Horário de Verão terminou à zero hora deste domingo (22), e o resultado da economia do estado de Minas Gerais


A edição do Horário de Verão terminou à zero hora deste domingo (22/2), quando os relógios em dez estados e no Distrito Federal devem ser atrasados em uma hora. Nos 126 dias de vigência da medida, a Companhia Energética de Minas Gerais  Cemig verificou, em sua área de concessão, uma redução diária da demanda máxima de 4,0%, o que equivale a 350 MW.

Essa demanda é suficiente para atender uma cidade de 750 mil habitantes, equivalente à soma das cidades de Juiz de Fora e Sete Lagoas (MG). Além disso, com relação ao consumo de energia, foi obtida uma economia de 0,5%, que representa 108.000 MWh, durante todo o período do Horário de Verão. Essa economia é suficiente para abastecer Belo Horizonte durante nove dias.
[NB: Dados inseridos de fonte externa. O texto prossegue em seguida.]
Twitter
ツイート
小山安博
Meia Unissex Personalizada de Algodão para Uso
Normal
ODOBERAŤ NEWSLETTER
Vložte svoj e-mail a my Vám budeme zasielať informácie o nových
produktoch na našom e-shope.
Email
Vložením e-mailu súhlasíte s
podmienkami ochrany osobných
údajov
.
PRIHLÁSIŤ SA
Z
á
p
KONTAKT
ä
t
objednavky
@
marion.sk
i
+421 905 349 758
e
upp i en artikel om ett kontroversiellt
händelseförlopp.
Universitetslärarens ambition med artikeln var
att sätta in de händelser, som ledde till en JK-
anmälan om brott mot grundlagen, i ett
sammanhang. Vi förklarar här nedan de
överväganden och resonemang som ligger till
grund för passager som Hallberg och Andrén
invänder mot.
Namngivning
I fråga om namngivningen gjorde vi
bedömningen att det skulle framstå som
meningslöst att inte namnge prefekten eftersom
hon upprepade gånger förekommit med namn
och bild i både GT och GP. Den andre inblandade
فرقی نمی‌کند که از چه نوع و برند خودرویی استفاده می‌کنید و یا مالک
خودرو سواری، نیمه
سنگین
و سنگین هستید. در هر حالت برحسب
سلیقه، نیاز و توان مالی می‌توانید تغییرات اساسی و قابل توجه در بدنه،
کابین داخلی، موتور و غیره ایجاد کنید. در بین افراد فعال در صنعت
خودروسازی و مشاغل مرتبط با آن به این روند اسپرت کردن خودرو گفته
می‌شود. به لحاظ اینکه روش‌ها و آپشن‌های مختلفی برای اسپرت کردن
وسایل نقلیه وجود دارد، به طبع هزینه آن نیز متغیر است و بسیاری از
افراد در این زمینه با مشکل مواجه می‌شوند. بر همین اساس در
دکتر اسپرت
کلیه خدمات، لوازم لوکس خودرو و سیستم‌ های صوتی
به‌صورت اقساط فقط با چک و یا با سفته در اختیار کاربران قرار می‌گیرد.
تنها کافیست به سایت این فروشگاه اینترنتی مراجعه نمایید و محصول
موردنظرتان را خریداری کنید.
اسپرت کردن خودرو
História do Horário de Verão
A ideia original do Horário de Verão é atribuída a Benjamin Franklin, em 1784, embaixador dos Estados Unidos na França, quando percebeu que o sol nascia antes das pessoas se levantarem, durante alguns meses do ano. Dessa forma, ele pensou, que se os relógios fossem adiantados em uma hora, naquele período, as pessoas poderiam aproveitar melhor a luz do dia, ao entardecer, e economizar velas, já que naquele tempo ainda não existia luz elétrica. Mas naquela época as suas ideias não despertaram o interesse das autoridades.

O primeiro país a adotá-lo foi a Alemanha, em 1916, durante a 1ª Guerra Mundial, tendo em vista sua necessidade de se economizar energia elétrica por causa da guerra, principalmente de origem térmica, a carvão e óleo.

No Brasil, o horário de verão foi instituído pela primeira vez no verão de 1931/1932, pelo então presidente Getúlio Vargas. Ele foi adotado 11 vezes entre 1931 e 1968, de forma descontinuada, voltando depois no verão de 1985/1986, e a partir daí em todos os anos até hoje, durante 30 anos seguidos.